As experiências precoces que moldam o padrão dos amores de uma pessoa são imperfeitamente recordadas, se o são de todo; mesmo traduzi-las para palavras é modificá-las. E, não obstante, parece provável que elas ensombram as experiências mais tardias de uma pessoa. Proust alvitrou de forma plausível que quando um adulto abraça um amante, ele ou ela estão, ao mesmo tempo, a abraçar a sombra de um objecto mais primitivo. Deste modo, Albertine é também a mãe cujo beijo de boa noite o rapazinho tão ansiosamente esperou. E, contudo, é difícil compreender estas facetas de si mesmo; e na medida em que se consegue fazê-lo, altera o passado tornando-o preciso e articulado. Portanto, é provável que o autoconhecimento das pessoas no amor seja muito imperfeito.
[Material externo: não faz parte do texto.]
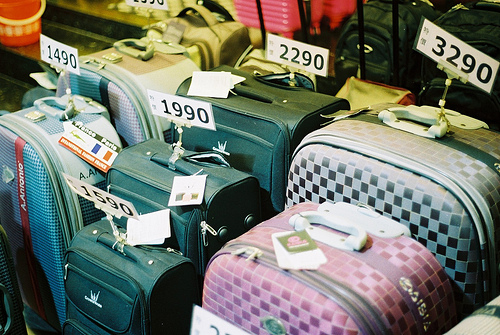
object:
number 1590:
[79, 183, 136, 220]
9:
[297, 48, 312, 68]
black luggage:
[167, 63, 355, 214]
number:
[115, 200, 138, 217]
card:
[58, 169, 142, 221]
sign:
[144, 89, 218, 134]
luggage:
[199, 200, 461, 335]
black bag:
[58, 218, 205, 334]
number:
[432, 34, 453, 59]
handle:
[376, 104, 448, 139]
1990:
[160, 97, 210, 125]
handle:
[285, 210, 368, 253]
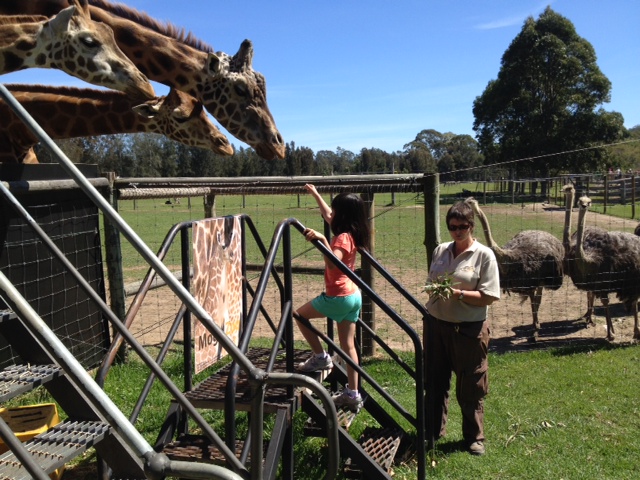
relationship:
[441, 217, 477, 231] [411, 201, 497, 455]
sunglasses on woman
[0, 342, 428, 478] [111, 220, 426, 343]
metal stairs with rails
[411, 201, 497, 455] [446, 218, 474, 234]
woman with sunglasses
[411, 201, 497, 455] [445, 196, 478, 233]
woman with hair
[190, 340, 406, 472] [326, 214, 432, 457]
stairs with rails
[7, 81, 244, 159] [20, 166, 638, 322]
giraffe in pen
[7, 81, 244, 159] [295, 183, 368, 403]
giraffe reaching toward girl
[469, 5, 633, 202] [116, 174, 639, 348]
tree by fence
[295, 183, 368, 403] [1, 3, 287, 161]
girl feeding giraffe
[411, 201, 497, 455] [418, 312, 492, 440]
woman wearing pants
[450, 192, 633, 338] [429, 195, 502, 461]
ostrich behind woman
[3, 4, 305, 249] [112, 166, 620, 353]
giraffes leaning over fence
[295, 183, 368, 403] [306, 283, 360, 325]
girl watching shorts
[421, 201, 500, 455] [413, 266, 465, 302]
woman holding food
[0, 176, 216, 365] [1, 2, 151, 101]
fencing in front of giraffe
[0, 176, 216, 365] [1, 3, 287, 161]
fencing in front of giraffe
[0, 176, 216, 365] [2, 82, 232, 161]
fencing in front of giraffe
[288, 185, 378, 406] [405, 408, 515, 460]
girl wearing shoes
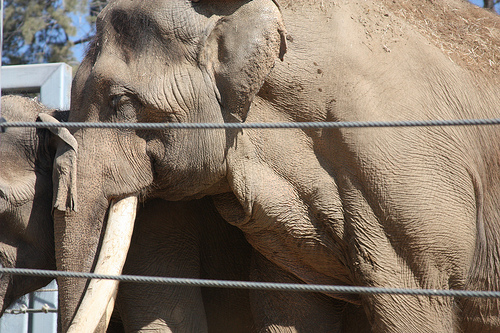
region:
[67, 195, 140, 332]
an elephants white tusk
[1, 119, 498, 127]
a wire fence in the elephants pen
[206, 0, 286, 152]
an elephants injured ear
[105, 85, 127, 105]
an elephants sad eyes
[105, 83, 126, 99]
the elephants grey eyebrows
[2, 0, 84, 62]
tall trees outside the elephant pen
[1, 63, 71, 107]
a metal gate door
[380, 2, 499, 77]
dirt on the elephants back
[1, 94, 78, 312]
a smaller elephant next to the sad elephant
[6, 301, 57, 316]
barbed wire fence on the opposite side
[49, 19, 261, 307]
elephant has brown face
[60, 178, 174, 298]
elephant has white tusk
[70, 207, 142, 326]
elephant has long tusk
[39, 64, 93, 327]
elephant has brown trunk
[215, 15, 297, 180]
elephant has brown ears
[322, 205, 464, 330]
elephant has brown legs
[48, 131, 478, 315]
wire fence in front of elephant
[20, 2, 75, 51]
tall trees in distance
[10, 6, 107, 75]
blue sky behind trees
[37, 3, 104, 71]
no clouds in sky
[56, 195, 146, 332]
TUSK OF LARGE ELEPHANT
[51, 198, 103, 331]
TRUNK OF LARGE ELEPHANT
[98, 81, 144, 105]
EYE OF LARGE ELEPHANT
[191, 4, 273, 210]
EAR OF LARGE ELEPHANT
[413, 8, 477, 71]
DIRT ON BACK OF ELEPHANT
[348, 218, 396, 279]
WRINKLED SKIN OF LARGE ELEPHANT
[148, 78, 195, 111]
WRINKLED SKIN OF LARGE ELEPHANT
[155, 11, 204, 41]
WRINKLED SKIN OF LARGE ELEPHANT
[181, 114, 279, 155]
RETAINING WIRE OF ELEPHANT STOCKADE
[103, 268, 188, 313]
RETAINING WIRE OF ELEPHANT STOCKADE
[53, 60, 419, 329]
elephants in a field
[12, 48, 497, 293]
a field with elephants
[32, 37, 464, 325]
elephants in an area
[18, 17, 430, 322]
an area with elephants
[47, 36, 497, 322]
elephants in a fenced in area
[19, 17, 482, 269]
elephants with closed eyes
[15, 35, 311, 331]
elephant with long tusk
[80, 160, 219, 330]
elephant with long white tusk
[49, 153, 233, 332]
elephant with white tusk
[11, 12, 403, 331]
an elephant that is sleeping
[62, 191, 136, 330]
The tusk is white.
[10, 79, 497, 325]
The elephant is behind wire.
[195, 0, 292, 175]
His ear are large.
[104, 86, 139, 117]
His eyes are closed.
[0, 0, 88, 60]
The tree is green.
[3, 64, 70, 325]
This gate is white.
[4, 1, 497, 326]
There are two elephants here.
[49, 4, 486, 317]
The elephant is grey.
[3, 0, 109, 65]
It is day time out.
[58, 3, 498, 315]
The elephant is standing.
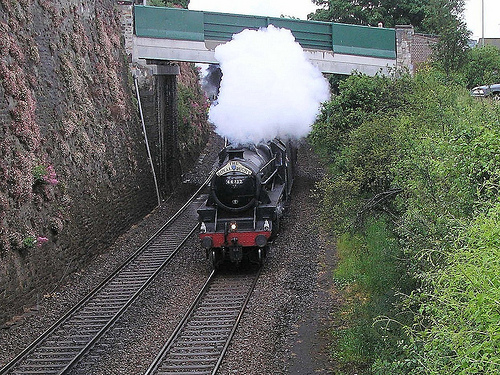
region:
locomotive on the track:
[197, 109, 321, 294]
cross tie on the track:
[172, 336, 219, 348]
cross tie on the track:
[179, 323, 226, 333]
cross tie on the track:
[163, 350, 216, 362]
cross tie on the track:
[49, 325, 105, 337]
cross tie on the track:
[85, 301, 118, 308]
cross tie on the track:
[181, 319, 226, 327]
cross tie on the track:
[194, 299, 240, 311]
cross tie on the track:
[187, 308, 239, 318]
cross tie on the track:
[152, 355, 217, 368]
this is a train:
[210, 121, 335, 274]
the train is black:
[210, 91, 292, 266]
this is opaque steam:
[177, 15, 297, 130]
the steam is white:
[225, 65, 290, 130]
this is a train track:
[56, 211, 279, 361]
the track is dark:
[153, 275, 293, 360]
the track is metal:
[176, 306, 252, 362]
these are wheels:
[168, 236, 263, 268]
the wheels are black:
[220, 250, 298, 298]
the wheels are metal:
[196, 251, 239, 271]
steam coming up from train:
[199, 24, 336, 152]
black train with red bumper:
[192, 118, 299, 280]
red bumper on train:
[199, 227, 270, 250]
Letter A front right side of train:
[261, 219, 272, 229]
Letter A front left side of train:
[197, 221, 208, 233]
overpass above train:
[131, 0, 445, 88]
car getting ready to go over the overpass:
[467, 74, 499, 98]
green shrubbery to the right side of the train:
[318, 65, 498, 372]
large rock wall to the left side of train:
[1, 1, 210, 325]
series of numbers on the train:
[222, 177, 243, 187]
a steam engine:
[161, 69, 324, 286]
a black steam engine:
[171, 77, 323, 292]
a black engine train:
[181, 77, 325, 294]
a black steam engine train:
[185, 97, 332, 284]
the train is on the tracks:
[178, 89, 342, 317]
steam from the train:
[193, 11, 339, 142]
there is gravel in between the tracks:
[2, 239, 285, 371]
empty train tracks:
[1, 195, 199, 374]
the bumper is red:
[190, 218, 281, 260]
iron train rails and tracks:
[135, 268, 264, 374]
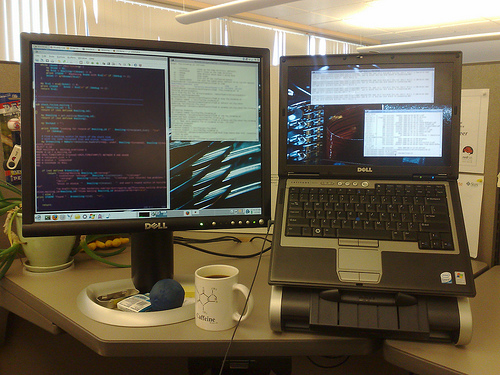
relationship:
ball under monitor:
[149, 283, 182, 308] [20, 32, 272, 287]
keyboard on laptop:
[286, 182, 451, 252] [276, 54, 476, 294]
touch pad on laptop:
[337, 249, 380, 270] [276, 54, 476, 294]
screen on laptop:
[291, 66, 447, 170] [276, 54, 476, 294]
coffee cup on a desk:
[194, 264, 254, 331] [3, 214, 497, 375]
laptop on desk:
[276, 54, 476, 294] [3, 214, 497, 375]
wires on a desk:
[150, 226, 497, 282] [3, 214, 497, 375]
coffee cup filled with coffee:
[194, 264, 254, 331] [206, 269, 230, 282]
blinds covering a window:
[3, 2, 369, 83] [1, 2, 360, 70]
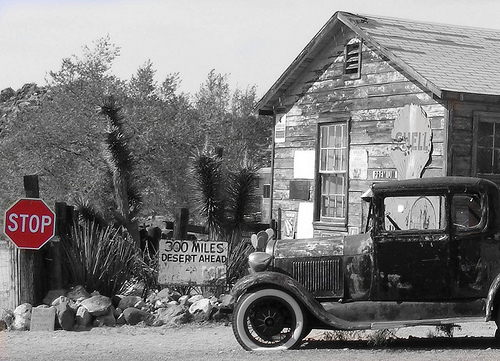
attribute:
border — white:
[48, 207, 58, 237]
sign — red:
[6, 191, 53, 248]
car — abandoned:
[269, 181, 483, 359]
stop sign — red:
[1, 193, 58, 253]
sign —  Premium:
[331, 139, 462, 204]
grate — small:
[278, 253, 345, 295]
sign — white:
[153, 235, 231, 290]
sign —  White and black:
[156, 239, 229, 286]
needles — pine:
[95, 92, 142, 217]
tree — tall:
[16, 34, 153, 225]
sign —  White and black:
[132, 217, 253, 292]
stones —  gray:
[195, 300, 206, 316]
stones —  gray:
[172, 300, 188, 327]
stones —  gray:
[125, 306, 147, 323]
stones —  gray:
[87, 293, 109, 308]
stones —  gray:
[157, 290, 168, 302]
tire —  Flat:
[222, 279, 305, 356]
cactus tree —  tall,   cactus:
[98, 94, 143, 223]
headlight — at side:
[247, 250, 270, 270]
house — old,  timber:
[236, 14, 491, 264]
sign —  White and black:
[154, 239, 236, 285]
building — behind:
[230, 1, 498, 305]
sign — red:
[2, 194, 61, 259]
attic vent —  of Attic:
[344, 39, 359, 79]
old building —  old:
[248, 9, 498, 236]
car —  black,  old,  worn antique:
[228, 177, 498, 359]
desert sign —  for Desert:
[155, 239, 229, 286]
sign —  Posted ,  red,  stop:
[4, 197, 56, 250]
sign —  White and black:
[161, 239, 231, 288]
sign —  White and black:
[160, 235, 228, 287]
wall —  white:
[251, 287, 278, 293]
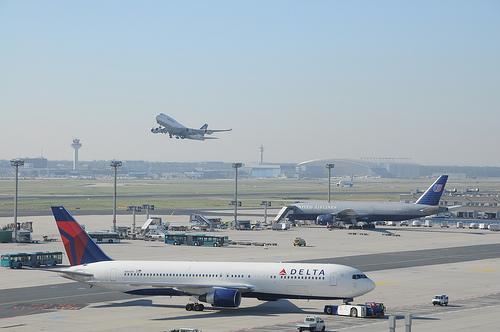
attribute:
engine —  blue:
[212, 289, 242, 308]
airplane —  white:
[48, 194, 385, 326]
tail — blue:
[417, 171, 448, 208]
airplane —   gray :
[274, 170, 456, 225]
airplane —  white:
[42, 204, 375, 308]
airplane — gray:
[287, 172, 449, 225]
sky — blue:
[308, 28, 451, 101]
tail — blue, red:
[46, 203, 115, 269]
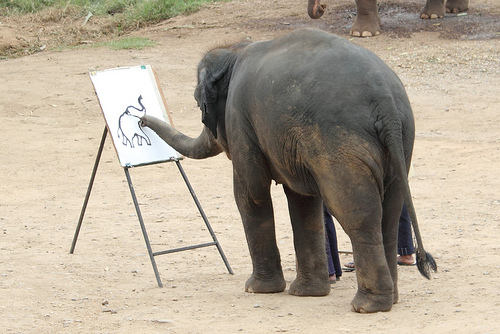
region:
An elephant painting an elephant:
[66, 24, 442, 318]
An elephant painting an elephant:
[56, 20, 441, 320]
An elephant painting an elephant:
[66, 23, 441, 314]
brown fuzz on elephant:
[188, 35, 254, 67]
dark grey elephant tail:
[349, 65, 467, 317]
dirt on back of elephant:
[279, 107, 419, 318]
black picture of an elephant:
[92, 53, 194, 182]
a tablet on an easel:
[68, 51, 233, 296]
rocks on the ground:
[392, 21, 482, 106]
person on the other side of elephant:
[288, 137, 446, 285]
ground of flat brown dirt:
[15, 7, 491, 328]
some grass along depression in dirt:
[0, 0, 185, 55]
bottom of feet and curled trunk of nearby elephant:
[300, 0, 470, 35]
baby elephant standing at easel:
[70, 25, 436, 312]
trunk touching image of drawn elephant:
[115, 90, 155, 150]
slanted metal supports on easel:
[65, 117, 232, 284]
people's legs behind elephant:
[291, 180, 426, 285]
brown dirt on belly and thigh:
[275, 107, 387, 219]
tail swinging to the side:
[350, 105, 442, 316]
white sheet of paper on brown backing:
[85, 56, 183, 166]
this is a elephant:
[105, 18, 436, 325]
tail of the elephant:
[363, 81, 486, 283]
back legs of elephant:
[305, 122, 404, 317]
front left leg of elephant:
[218, 150, 302, 322]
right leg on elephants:
[275, 174, 339, 296]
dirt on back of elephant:
[285, 107, 414, 323]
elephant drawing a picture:
[73, 34, 273, 296]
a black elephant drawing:
[85, 47, 178, 176]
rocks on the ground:
[408, 33, 492, 118]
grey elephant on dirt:
[140, 39, 439, 311]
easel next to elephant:
[69, 64, 236, 292]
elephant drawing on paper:
[115, 92, 148, 147]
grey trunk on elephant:
[139, 113, 217, 162]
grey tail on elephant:
[380, 112, 441, 286]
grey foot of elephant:
[349, 284, 396, 316]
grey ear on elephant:
[202, 65, 229, 114]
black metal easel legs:
[66, 123, 236, 284]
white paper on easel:
[89, 65, 181, 165]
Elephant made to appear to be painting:
[74, 58, 178, 223]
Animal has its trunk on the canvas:
[91, 25, 257, 208]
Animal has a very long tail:
[336, 65, 458, 313]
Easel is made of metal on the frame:
[32, 33, 245, 323]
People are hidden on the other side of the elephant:
[223, 58, 475, 320]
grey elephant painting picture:
[64, 24, 439, 319]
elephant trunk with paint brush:
[115, 94, 218, 165]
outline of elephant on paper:
[64, 60, 236, 282]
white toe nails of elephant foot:
[347, 14, 383, 41]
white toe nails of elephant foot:
[347, 19, 384, 40]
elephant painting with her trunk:
[137, 19, 442, 311]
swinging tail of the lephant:
[384, 137, 441, 284]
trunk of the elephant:
[140, 105, 205, 157]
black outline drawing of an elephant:
[102, 95, 160, 152]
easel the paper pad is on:
[64, 115, 231, 281]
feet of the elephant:
[243, 266, 399, 316]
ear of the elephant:
[190, 52, 229, 130]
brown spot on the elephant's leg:
[283, 115, 377, 217]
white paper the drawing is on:
[92, 56, 178, 165]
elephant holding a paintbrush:
[127, 104, 159, 135]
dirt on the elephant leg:
[288, 110, 391, 208]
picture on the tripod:
[51, 56, 241, 286]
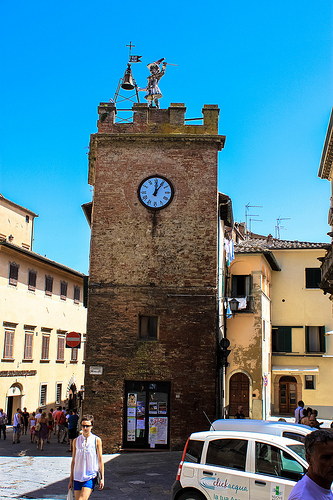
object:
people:
[12, 408, 22, 445]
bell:
[120, 63, 135, 91]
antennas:
[244, 201, 291, 241]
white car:
[209, 419, 319, 446]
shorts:
[13, 426, 19, 435]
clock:
[137, 174, 175, 211]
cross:
[126, 41, 136, 51]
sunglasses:
[81, 424, 94, 428]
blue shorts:
[72, 470, 95, 492]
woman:
[35, 411, 50, 451]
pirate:
[136, 57, 178, 108]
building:
[77, 102, 234, 456]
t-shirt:
[287, 473, 332, 500]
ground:
[105, 454, 171, 500]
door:
[147, 381, 170, 450]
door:
[123, 380, 147, 448]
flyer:
[127, 393, 137, 407]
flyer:
[127, 407, 136, 417]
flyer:
[127, 417, 136, 431]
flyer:
[127, 432, 136, 442]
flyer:
[158, 402, 167, 415]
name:
[198, 476, 248, 495]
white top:
[73, 432, 97, 483]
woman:
[67, 413, 105, 500]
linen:
[227, 296, 247, 311]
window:
[231, 273, 252, 312]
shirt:
[73, 432, 98, 483]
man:
[287, 429, 333, 500]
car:
[170, 410, 309, 500]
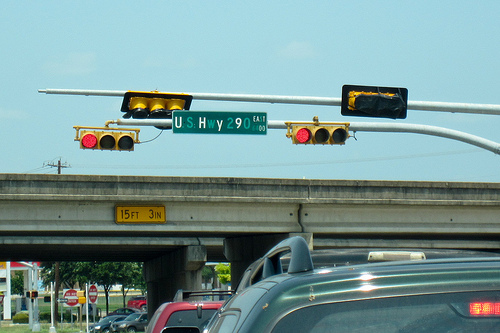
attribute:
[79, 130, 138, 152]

5. Amor e bem humano: a elevação do amor

O amor é geralmente reconhecido como uma fonte de beleza e apreço na vida. Por esta razão, nenhum filósofo propôs a sua completa remoção. Mas considera-se também que acarreta várias dificuldades para a pessoa que aspira a uma vida recta e virtuosa. Uma preocupação é que o amor implica parcialidade: concentrando-se intensamente no apreço de um único objecto, a pessoa perde de vista as afirmações legítimas de outros objectos e metas. A segunda preocupação é com a excessiva indigência: permitindo a um único objecto tornar-se central para a sua vida, os amantes colocam-se a si próprios à mercê de acontecimentos que não podem controlar, sacrificando, deste modo, a sua dignidade e poder. Finalmente, em parte por causa desta passividade, o amor está muitas vezes ligado à raiva e vingança, quer contra o objecto amado quer contra um rival, ou ambos. Uma sociedade que quer reduzir a raiva e a violência pode ter, portanto, razões para desencorajar o amor.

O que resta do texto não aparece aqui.